Vordergründig ist es die Geschichte eines Abendessens, das der noch in Genf weilende Stremmer per Telefon zwischen der verkrachten Existenz Michi Brandt und der Soziologiestudentin Ania arrangiert. Mit der demiurgischen Verknüpfung zweier einander wildfremder Personen auf einem Kaufhausparkdeck beginnt eine atemberaubende Reise durch den Organismus der Stadt und die mit ihm verwachsenen Lebensentwürfe. Das von Altrevolutionären betriebene Transportunternehmen, der unverständig studierende Türsteher, der velophile und bindungsunfähige Möbeldesigner, das fehlplatzierte Feinschmeckerlokal mit seinem in Hass noch vereinten Betreiberpaar, der frisch zum Salafismus bekehrte Vollzeittrinker – marode Teilsysteme sind es, die sich erst dann sinnhaft in einer Erzählung unterbringen lassen, wenn man einmal an dieser Stadt irre geworden ist. Kaputt wie Michi Brandt, der Verfasser des unveröffentlichten Romanfragments «Ich kann nicht mehr»; psychotisch wie Prof. Jobst-Michael Höhtker, untergebracht in einem Zürcher Sanatorium und legendärer Begründer der «Totalen Soziologie», der schlichtweg alles interessant wird, bis hin zu den halb abgeknibbelten Aufklebern auf Stromverteilerkästen.

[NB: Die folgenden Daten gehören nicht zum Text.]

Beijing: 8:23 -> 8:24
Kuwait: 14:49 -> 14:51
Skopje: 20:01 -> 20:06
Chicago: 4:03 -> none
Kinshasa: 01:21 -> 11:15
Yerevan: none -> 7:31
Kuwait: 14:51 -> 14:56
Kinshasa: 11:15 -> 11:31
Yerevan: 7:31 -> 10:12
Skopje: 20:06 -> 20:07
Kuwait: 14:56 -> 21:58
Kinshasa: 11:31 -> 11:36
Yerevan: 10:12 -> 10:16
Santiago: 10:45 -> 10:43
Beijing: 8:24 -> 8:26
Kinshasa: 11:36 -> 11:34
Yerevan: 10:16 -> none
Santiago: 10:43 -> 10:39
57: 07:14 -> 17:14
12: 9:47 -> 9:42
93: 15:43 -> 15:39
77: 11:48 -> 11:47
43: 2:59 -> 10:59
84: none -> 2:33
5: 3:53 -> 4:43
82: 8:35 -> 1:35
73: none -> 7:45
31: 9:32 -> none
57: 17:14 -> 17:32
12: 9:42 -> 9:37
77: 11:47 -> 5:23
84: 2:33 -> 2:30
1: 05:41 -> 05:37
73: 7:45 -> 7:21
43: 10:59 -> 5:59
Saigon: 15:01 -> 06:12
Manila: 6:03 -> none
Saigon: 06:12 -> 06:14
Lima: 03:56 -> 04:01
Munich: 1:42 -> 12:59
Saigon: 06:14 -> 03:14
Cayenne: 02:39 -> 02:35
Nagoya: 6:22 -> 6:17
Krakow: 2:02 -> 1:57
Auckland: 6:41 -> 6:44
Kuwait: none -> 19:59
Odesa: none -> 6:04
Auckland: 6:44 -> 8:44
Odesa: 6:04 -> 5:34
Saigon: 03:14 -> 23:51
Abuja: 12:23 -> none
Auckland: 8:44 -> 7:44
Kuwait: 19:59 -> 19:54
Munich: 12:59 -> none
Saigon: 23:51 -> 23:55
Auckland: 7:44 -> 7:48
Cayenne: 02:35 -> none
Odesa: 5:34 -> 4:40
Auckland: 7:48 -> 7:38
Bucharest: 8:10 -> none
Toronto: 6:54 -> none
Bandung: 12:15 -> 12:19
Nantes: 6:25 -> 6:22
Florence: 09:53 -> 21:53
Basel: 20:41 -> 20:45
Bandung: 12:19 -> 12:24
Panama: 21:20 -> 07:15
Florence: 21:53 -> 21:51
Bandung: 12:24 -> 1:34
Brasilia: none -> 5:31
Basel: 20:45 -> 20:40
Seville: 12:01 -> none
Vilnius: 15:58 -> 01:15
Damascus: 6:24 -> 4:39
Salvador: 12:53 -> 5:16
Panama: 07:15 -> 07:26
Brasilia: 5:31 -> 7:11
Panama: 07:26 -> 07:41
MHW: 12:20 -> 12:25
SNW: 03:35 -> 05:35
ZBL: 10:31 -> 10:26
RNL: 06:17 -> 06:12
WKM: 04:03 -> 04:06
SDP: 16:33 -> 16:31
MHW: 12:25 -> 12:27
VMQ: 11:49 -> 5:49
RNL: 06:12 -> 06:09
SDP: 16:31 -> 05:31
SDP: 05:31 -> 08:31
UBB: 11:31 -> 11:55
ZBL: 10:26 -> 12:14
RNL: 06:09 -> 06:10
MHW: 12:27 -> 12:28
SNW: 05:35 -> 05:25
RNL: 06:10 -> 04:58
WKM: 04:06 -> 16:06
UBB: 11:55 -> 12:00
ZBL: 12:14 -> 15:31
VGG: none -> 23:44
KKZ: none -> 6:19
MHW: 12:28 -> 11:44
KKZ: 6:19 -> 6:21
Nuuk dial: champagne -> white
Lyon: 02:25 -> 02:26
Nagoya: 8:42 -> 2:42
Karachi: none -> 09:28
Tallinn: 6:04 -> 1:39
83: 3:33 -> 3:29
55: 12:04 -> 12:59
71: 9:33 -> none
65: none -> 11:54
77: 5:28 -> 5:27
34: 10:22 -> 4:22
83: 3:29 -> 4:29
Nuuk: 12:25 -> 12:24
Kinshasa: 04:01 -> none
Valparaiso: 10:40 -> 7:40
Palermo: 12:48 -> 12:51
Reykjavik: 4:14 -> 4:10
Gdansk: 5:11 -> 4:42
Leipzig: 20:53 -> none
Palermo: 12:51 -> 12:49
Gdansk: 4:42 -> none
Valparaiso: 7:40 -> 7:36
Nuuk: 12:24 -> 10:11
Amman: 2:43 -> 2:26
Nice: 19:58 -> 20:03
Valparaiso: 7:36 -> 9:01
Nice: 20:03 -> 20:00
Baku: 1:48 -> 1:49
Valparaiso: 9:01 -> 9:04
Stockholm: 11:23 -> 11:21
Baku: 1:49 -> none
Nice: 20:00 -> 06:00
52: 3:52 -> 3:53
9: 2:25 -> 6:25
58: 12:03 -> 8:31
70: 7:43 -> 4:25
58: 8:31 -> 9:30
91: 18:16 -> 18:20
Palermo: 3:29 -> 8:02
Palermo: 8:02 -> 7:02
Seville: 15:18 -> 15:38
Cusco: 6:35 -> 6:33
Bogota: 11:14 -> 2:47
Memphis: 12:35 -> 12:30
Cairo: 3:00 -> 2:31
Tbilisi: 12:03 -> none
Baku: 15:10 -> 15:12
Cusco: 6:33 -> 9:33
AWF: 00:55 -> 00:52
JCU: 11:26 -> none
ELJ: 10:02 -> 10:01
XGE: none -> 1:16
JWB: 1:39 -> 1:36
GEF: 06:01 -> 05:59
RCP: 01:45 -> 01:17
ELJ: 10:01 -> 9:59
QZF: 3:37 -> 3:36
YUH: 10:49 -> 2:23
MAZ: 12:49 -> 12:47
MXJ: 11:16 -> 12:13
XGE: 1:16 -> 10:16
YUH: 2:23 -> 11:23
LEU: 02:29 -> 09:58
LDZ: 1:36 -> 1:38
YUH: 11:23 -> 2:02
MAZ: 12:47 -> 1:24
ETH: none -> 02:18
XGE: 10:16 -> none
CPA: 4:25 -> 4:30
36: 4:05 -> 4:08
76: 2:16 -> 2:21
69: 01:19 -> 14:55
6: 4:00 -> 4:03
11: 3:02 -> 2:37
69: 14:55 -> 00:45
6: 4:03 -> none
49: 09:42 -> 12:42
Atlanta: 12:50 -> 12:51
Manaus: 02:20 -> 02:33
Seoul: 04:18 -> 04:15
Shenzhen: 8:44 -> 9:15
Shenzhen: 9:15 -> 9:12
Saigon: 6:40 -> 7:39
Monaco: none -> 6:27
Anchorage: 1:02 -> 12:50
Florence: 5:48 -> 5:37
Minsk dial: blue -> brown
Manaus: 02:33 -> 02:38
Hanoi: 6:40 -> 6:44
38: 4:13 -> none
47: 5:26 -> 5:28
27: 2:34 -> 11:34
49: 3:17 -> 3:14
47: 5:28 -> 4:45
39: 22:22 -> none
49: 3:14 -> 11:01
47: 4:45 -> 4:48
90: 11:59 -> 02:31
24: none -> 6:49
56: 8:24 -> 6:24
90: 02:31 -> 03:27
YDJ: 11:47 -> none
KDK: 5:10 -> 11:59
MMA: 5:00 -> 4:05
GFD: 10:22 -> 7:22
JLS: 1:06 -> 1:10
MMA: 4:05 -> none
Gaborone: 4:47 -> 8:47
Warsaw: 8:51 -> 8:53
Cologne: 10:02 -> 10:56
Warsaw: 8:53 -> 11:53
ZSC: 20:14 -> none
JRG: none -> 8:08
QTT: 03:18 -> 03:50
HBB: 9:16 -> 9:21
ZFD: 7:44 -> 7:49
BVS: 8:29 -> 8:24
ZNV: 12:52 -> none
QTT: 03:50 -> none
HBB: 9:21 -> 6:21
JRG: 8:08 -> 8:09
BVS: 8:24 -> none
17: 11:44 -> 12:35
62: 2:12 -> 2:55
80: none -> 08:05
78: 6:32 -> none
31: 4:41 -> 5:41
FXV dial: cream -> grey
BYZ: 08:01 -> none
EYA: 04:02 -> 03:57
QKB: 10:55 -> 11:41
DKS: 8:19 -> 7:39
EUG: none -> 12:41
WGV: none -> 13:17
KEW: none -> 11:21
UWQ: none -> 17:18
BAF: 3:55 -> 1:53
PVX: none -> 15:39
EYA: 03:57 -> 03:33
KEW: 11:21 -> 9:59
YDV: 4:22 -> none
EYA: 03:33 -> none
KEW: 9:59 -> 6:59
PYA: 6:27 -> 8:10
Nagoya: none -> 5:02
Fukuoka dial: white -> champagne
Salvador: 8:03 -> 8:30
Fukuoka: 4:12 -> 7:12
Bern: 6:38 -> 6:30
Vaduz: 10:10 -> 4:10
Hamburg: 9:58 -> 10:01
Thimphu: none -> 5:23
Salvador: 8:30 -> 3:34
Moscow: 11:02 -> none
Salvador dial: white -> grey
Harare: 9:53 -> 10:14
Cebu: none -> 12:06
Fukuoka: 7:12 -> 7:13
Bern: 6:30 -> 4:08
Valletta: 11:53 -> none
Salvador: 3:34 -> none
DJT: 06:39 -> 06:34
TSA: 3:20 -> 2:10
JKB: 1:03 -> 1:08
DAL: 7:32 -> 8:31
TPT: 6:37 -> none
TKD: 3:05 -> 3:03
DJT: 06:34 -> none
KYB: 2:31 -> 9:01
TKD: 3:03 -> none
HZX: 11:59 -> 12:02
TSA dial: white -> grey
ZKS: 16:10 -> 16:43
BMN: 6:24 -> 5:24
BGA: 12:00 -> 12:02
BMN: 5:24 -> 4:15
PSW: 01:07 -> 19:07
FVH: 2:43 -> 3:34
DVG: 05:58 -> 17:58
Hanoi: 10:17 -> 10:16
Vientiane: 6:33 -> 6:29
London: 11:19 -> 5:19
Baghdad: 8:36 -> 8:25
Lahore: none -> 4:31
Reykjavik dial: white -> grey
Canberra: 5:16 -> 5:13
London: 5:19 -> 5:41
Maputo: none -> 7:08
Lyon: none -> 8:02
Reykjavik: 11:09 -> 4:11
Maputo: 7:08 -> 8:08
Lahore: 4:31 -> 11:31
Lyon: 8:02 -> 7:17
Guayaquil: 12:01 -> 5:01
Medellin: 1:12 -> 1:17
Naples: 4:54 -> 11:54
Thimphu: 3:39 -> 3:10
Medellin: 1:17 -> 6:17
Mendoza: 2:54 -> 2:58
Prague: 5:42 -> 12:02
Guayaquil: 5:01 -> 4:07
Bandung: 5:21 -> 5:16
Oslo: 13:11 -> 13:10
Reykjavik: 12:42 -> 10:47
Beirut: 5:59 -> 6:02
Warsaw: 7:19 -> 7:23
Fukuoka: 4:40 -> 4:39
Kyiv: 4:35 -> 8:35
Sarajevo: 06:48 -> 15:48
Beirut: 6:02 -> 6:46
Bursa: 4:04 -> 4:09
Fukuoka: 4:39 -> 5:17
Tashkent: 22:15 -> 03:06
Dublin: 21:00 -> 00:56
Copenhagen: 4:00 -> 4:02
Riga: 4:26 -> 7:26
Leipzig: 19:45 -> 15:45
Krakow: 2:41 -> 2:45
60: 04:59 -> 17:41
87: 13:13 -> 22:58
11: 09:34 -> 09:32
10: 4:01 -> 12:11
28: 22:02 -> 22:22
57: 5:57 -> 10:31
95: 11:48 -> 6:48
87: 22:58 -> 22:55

«Alles sehen» hat diese Schule des Wahnsinns erfolgreich durchlaufen. Mit dem Eifer empirischer Kulturforschung durchforstet der Roman die Mülleimer seines Personals nach den weggeworfenen Resten abgerissener Kommunikationsversuche, erstellt wunderbare Statistiken des Banalen und schwingt sich auf dieser Datenbasis auch zu sozialhistorischen Thesen über das Verhältnis von Taxikunden, Stadtteilentwicklung und Suizidalität auf. Lässt man sich auf dieses Experiment ein, so entfaltet die Ansammlung mehr oder weitaus weniger liebenswerter Chaoten schon bald einen literarischen Furor, der am Ende auch den Impresario Frank Stremmer wieder in seine eigene Inszenierung hineinziehen wird. Ein wilder Text, ein kluger Text. Und hoffentlich bald Pflichtlektüre an allen Kantonsschulen.

Christoph Höhtker: Alles sehen. Mainz: Ventil, 2015.